=== Begin Enclosure ===

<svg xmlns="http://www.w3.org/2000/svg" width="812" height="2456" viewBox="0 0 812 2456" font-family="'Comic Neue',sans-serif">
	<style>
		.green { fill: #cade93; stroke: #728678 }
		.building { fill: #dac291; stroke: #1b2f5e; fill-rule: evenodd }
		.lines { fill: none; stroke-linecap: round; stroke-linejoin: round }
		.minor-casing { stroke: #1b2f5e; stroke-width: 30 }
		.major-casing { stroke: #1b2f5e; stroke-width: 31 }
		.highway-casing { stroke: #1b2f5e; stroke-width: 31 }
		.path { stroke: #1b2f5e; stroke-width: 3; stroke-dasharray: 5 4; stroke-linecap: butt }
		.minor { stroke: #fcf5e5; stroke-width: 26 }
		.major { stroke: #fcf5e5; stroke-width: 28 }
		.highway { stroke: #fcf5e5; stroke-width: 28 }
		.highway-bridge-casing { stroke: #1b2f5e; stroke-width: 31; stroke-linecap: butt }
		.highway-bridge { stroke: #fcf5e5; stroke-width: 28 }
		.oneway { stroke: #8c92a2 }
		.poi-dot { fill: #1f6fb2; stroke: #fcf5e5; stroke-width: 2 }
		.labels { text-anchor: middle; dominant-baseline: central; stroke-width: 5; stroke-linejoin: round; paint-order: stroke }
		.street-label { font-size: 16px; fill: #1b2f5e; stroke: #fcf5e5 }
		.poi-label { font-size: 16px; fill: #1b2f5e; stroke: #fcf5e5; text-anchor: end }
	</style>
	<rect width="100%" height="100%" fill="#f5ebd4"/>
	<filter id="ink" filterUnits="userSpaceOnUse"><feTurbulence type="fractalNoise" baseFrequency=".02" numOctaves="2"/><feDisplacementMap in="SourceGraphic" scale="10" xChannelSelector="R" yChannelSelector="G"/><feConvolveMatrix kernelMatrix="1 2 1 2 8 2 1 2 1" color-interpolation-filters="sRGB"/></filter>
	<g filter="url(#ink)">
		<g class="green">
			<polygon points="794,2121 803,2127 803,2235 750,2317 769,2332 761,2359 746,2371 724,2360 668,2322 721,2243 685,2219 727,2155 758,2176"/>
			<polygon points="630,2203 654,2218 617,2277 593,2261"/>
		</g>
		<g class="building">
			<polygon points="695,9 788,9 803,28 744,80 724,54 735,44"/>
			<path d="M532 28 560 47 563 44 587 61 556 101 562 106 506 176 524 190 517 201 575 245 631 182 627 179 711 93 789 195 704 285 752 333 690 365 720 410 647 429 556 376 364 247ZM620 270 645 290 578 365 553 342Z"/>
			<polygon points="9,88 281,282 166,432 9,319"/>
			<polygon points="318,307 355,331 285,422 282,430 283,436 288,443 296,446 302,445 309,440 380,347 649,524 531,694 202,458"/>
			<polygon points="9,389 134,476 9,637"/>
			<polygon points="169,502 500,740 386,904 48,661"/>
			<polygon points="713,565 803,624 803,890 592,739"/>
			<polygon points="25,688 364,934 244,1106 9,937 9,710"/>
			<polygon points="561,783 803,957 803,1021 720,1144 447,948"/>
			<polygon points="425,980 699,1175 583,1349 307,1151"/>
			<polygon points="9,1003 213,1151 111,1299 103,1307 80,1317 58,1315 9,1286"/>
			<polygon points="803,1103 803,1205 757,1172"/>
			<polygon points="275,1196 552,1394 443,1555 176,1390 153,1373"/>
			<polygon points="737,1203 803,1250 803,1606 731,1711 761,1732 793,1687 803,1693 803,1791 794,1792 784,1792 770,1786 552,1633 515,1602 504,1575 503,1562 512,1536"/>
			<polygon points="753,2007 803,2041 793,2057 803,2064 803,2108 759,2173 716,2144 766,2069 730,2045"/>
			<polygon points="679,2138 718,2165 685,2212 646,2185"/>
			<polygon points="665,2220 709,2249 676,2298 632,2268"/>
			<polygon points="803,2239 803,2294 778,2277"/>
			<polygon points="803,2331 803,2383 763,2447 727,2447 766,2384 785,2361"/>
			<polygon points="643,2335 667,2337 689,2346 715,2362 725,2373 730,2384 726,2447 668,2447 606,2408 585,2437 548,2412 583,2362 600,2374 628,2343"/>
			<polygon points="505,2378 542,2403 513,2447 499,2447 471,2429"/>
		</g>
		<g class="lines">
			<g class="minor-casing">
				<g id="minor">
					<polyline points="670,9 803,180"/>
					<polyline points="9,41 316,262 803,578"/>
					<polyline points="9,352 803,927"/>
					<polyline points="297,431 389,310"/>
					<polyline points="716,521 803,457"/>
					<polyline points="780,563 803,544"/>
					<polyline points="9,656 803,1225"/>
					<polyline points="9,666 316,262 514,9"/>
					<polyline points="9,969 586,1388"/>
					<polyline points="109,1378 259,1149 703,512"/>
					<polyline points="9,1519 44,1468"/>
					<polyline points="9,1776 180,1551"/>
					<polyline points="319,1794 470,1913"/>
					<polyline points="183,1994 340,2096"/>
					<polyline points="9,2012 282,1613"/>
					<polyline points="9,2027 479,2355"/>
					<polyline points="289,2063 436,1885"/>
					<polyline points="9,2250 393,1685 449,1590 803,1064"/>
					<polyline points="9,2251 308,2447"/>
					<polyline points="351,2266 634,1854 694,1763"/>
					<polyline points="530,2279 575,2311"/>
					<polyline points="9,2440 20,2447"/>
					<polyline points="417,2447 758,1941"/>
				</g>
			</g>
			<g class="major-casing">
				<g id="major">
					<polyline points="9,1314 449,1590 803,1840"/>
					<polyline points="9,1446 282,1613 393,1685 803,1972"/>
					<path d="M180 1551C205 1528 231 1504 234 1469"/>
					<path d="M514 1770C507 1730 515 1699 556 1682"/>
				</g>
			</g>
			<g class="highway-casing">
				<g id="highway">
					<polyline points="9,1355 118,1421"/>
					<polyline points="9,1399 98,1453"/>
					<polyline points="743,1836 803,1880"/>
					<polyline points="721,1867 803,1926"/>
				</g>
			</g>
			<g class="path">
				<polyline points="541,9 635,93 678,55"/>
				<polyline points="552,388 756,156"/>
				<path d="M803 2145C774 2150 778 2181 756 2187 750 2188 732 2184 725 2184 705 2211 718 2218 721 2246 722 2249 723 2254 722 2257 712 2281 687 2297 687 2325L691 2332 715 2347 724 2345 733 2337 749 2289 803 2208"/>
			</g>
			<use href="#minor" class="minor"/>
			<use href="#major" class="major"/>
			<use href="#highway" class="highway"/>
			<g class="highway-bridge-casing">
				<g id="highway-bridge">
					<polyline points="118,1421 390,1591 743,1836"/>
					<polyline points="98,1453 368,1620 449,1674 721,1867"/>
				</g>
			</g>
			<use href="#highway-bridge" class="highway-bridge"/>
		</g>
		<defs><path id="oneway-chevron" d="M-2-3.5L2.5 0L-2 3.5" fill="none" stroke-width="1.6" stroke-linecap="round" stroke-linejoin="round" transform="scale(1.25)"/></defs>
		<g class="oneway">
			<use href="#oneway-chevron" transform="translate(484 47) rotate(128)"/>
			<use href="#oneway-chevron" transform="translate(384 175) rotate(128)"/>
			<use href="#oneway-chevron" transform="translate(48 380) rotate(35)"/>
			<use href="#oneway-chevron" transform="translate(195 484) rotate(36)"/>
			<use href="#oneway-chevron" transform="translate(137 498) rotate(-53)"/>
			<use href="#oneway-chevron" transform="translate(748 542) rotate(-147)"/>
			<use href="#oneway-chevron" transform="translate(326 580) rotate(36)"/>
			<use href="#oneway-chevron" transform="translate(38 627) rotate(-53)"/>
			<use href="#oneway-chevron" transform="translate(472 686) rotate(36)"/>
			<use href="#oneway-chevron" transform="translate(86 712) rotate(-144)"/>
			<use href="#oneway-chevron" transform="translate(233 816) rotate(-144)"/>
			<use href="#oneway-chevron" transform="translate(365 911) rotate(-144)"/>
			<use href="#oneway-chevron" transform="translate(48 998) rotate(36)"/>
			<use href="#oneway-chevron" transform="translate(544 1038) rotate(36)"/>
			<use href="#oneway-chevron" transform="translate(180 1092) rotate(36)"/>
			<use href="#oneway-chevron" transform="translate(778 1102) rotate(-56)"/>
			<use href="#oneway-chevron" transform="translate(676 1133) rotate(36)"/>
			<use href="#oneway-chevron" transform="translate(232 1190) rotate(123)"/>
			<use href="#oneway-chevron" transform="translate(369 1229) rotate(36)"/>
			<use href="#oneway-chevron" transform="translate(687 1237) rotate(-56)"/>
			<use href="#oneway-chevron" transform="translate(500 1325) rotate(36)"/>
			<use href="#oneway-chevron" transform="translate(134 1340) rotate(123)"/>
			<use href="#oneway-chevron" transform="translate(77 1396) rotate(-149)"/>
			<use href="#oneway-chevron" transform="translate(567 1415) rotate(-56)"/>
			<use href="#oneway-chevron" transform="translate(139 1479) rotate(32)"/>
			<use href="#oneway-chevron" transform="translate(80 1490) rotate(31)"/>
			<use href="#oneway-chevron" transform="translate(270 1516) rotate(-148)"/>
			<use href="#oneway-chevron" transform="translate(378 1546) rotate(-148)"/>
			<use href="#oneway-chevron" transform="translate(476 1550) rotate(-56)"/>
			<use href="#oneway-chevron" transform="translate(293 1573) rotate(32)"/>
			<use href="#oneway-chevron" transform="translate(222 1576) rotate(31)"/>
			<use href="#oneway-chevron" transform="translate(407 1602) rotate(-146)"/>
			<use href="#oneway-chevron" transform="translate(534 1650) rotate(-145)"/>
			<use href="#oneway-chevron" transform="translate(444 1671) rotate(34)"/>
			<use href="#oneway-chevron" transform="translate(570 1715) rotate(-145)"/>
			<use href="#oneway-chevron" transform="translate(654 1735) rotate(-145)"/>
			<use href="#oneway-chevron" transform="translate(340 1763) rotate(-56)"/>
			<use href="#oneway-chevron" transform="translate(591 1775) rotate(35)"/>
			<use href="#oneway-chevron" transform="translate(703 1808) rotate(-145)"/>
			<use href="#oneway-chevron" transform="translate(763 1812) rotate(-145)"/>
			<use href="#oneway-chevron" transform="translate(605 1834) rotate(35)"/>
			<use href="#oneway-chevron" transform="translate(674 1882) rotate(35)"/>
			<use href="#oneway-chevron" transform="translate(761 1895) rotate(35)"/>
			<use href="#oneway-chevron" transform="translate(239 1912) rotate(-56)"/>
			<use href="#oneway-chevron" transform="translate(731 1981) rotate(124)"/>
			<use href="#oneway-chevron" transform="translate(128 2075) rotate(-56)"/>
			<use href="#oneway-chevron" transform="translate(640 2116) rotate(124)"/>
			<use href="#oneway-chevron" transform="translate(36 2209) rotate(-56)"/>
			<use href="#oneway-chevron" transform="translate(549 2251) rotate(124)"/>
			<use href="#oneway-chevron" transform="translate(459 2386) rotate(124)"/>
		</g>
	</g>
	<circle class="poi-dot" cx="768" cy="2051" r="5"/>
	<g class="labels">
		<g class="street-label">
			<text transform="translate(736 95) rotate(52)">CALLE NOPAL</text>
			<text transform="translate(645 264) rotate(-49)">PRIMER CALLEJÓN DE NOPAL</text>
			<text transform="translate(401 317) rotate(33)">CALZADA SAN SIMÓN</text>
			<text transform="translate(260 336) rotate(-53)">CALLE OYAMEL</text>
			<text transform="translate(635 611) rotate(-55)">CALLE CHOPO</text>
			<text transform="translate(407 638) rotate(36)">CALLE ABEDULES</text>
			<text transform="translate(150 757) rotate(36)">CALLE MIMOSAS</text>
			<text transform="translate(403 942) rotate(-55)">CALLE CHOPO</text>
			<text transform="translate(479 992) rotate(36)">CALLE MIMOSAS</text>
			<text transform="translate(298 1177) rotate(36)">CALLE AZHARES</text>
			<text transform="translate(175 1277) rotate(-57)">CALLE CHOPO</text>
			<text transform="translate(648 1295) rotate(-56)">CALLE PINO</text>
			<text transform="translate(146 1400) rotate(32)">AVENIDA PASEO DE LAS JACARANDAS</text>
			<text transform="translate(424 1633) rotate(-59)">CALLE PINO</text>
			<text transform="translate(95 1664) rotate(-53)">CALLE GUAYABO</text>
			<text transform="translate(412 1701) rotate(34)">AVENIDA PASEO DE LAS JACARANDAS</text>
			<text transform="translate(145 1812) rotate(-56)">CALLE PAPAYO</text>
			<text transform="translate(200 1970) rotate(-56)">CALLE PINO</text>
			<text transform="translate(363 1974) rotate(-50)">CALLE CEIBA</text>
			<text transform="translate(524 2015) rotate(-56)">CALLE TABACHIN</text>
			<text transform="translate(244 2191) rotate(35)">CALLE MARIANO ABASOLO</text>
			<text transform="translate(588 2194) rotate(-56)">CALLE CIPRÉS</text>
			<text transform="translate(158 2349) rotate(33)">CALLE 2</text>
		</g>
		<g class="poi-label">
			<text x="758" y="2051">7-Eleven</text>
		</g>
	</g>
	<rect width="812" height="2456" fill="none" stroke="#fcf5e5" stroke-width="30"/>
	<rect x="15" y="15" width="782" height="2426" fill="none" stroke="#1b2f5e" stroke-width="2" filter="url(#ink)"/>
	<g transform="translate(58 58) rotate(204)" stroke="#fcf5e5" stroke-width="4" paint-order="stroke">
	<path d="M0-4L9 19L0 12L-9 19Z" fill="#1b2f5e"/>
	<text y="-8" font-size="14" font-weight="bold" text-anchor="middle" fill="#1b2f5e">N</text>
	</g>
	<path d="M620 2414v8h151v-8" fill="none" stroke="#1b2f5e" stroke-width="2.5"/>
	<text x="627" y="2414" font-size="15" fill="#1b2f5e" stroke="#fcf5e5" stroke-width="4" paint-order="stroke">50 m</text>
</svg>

=== End Enclosure ===

Retype the portion of the data above that starts on the line with "#1b2f5e; stroke-width: 30" and finishes on the line with "#1b2f5e; stroke-width: 3;", including both of those lines.

*Answer box*
		.minor-casing { stroke: #1b2f5e; stroke-width: 30 }
		.major-casing { stroke: #1b2f5e; stroke-width: 31 }
		.highway-casing { stroke: #1b2f5e; stroke-width: 31 }
		.path { stroke: #1b2f5e; stroke-width: 3; stroke-dasharray: 5 4; stroke-linecap: butt }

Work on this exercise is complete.